Melanie Smith

Fordlandia

27 Jun –
22 Aug 2020


Fordlandia is an extraordinary visual narrative that ponders Henry Ford’s failed utopia in the tropical Brazilian rainforest and the tensions between colonisation, industry and nature. 

British-born artist, Melanie Smith lives and works in Mexico City. She is internationally acclaimed for her masterly use of different media, including videos, films, photographs, and paintings to explore the legacies of modernism and post-avant-garde movements as they manifest themselves in Latin America. 
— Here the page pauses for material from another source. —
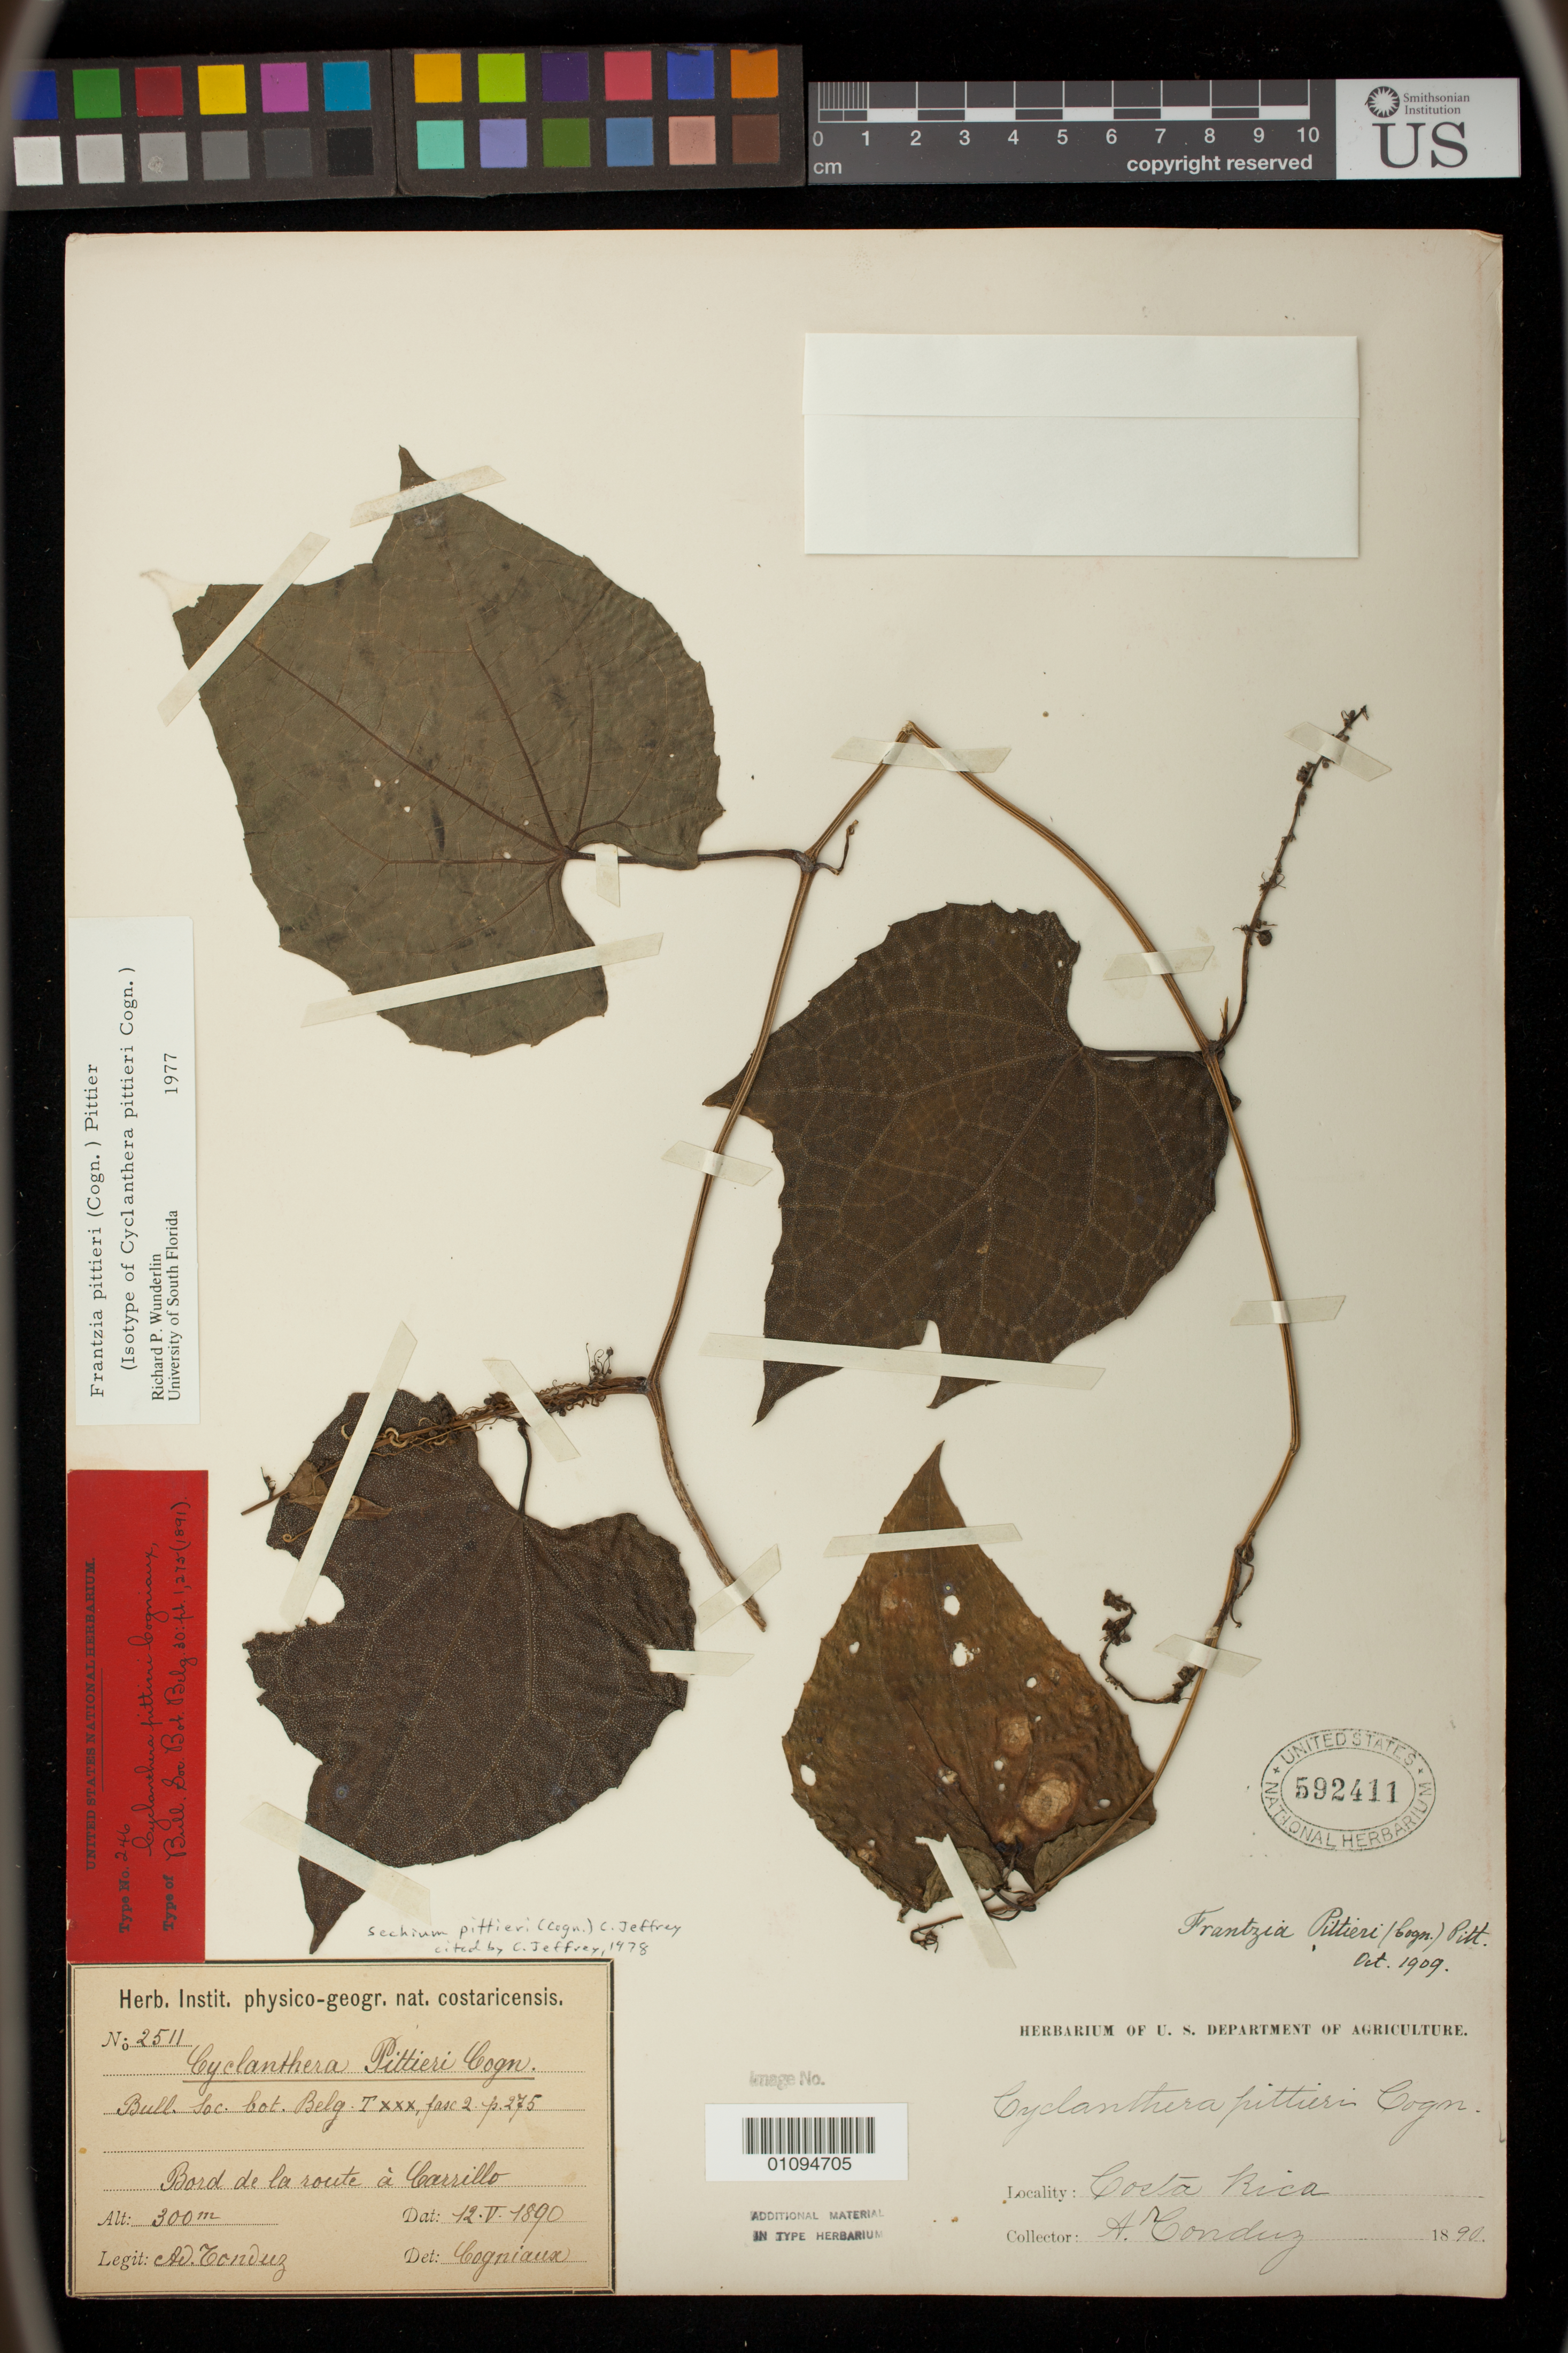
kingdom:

Smith’s single-channel video, Fordlandia, has been likened to Werner Herzog’s film, Fitzcarraldo, with industry, power and obsession pitted against the unremitting force of a surrounding tropical jungle. Fordlandia was filmed in a small settlement on the River Tapajos in the Brazilian part of the Amazon, where industry magnate Henry Ford set up a rubber industry in the 1920s. It was here that Ford set about creating an all-American-style city which could produce the largest amount of rubber in the world. Despite shipping in expert technicians, machinery and prefabricated homes, and attempting to urbanise the surrounding jungle, the project failed and twenty years later the city fell into ruin and was eventually subsumed by the rapacious jungle.